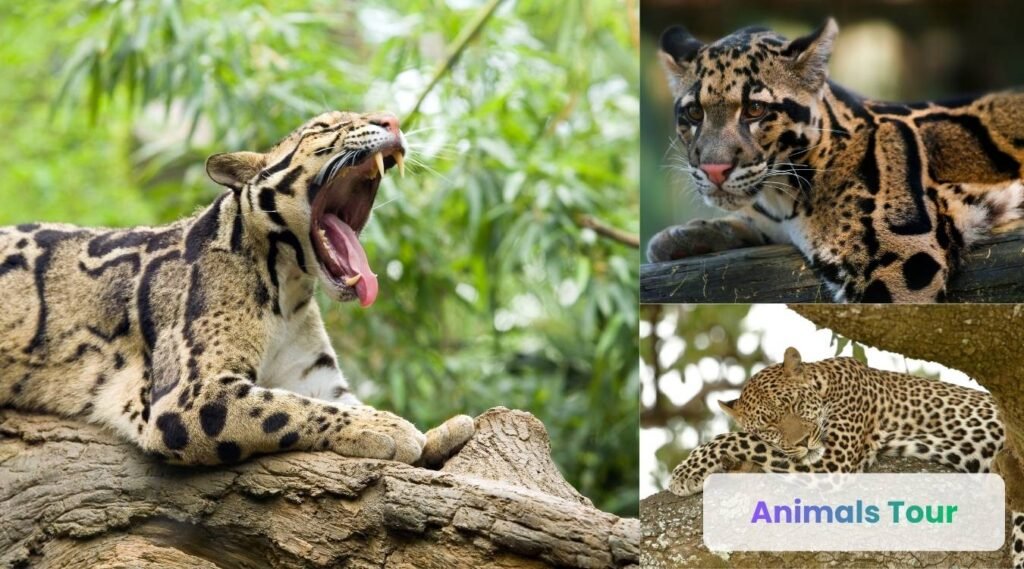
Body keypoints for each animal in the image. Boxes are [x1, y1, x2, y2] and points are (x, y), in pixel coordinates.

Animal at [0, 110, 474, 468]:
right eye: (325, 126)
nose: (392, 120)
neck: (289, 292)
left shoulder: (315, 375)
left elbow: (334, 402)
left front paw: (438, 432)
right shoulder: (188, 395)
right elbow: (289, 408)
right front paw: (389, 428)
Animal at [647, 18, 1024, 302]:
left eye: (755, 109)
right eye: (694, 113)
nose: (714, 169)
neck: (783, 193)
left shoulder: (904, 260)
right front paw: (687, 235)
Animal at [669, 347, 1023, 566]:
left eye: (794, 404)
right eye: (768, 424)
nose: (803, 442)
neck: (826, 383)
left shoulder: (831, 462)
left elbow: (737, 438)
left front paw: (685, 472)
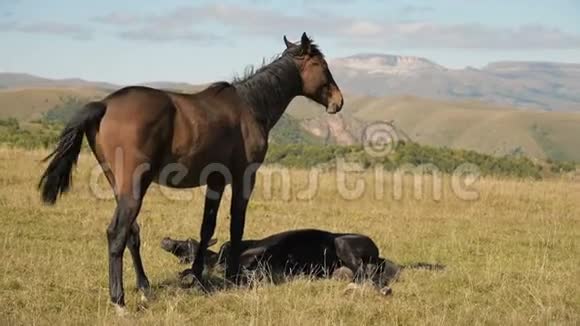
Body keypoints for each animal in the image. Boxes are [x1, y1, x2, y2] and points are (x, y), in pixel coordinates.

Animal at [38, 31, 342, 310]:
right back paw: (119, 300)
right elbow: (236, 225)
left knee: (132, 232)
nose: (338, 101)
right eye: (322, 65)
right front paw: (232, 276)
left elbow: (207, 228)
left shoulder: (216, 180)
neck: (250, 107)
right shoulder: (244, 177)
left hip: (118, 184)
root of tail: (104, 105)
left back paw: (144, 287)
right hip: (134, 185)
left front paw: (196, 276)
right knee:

--

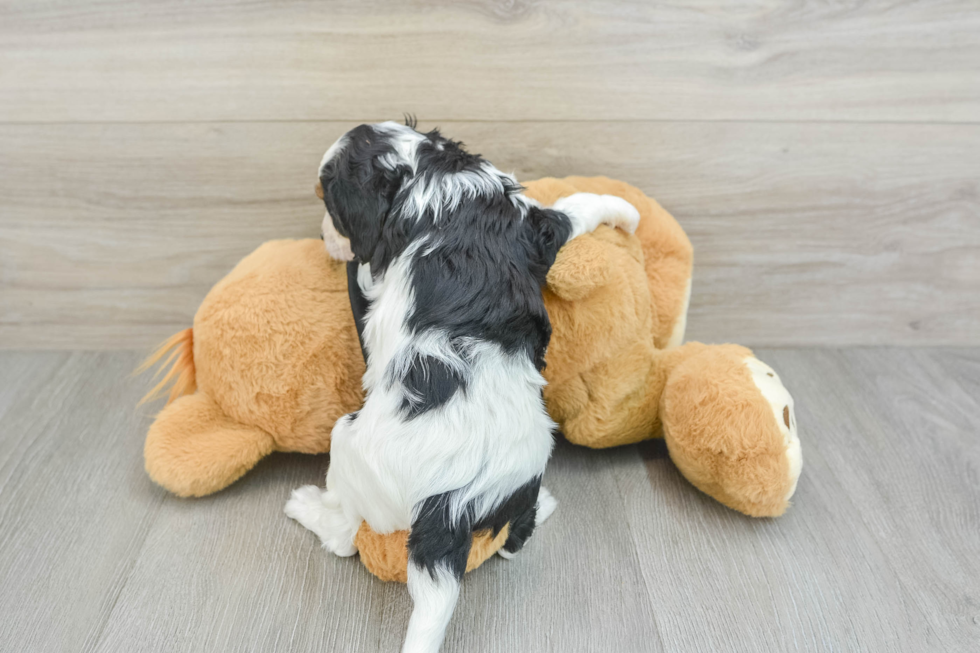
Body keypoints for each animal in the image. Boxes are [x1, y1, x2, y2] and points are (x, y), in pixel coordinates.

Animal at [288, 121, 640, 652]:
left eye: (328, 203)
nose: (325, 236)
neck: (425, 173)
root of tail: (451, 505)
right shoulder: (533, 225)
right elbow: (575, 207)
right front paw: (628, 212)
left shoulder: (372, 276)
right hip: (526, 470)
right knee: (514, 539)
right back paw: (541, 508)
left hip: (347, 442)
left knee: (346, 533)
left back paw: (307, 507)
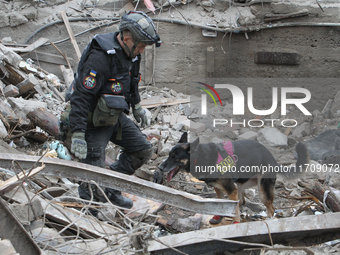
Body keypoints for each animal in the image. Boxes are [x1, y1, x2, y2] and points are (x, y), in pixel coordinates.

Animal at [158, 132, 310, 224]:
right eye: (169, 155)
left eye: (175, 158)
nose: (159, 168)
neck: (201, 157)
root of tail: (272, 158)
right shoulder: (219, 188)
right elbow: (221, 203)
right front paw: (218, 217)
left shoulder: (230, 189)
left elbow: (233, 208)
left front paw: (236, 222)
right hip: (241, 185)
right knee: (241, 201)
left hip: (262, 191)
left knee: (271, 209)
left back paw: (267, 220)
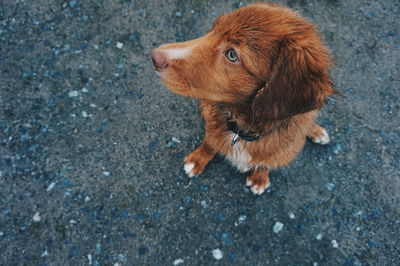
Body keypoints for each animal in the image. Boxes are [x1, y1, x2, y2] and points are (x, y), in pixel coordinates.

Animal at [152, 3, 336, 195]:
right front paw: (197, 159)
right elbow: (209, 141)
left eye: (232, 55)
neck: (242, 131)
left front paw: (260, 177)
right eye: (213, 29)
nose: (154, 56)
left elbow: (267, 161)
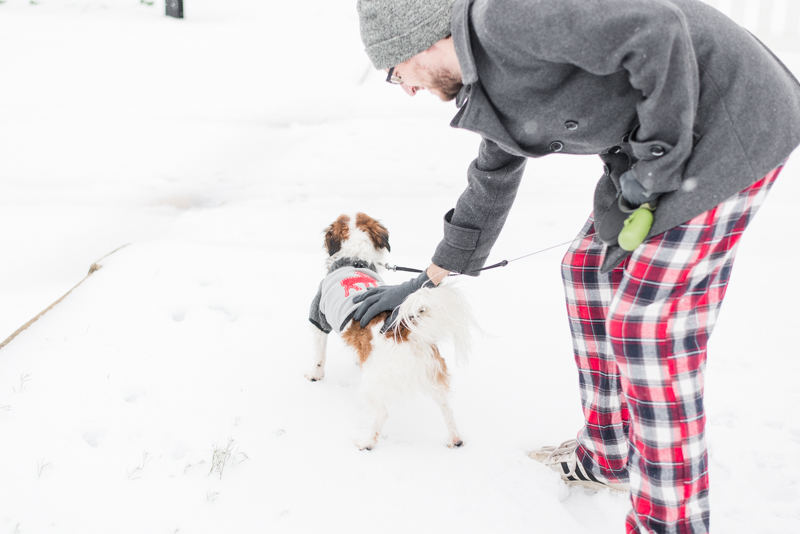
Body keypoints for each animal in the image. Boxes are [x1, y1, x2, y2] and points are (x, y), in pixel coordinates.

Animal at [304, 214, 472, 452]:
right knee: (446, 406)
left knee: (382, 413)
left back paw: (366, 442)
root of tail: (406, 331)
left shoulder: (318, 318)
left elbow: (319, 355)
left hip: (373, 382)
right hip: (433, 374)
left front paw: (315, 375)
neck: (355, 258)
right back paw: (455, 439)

> _What the exercise asks_:
Some lines in the data above hold the string "front". Find and copy each of them.

> _Exercise result_:
left front paw: (438, 432)
right front paw: (389, 428)
right front paw: (687, 235)
left front paw: (685, 472)
right front paw: (232, 276)
left front paw: (196, 276)
right front paw: (628, 212)
right front paw: (218, 217)
left front paw: (236, 222)
right front paw: (197, 159)
left front paw: (260, 177)
left front paw: (315, 375)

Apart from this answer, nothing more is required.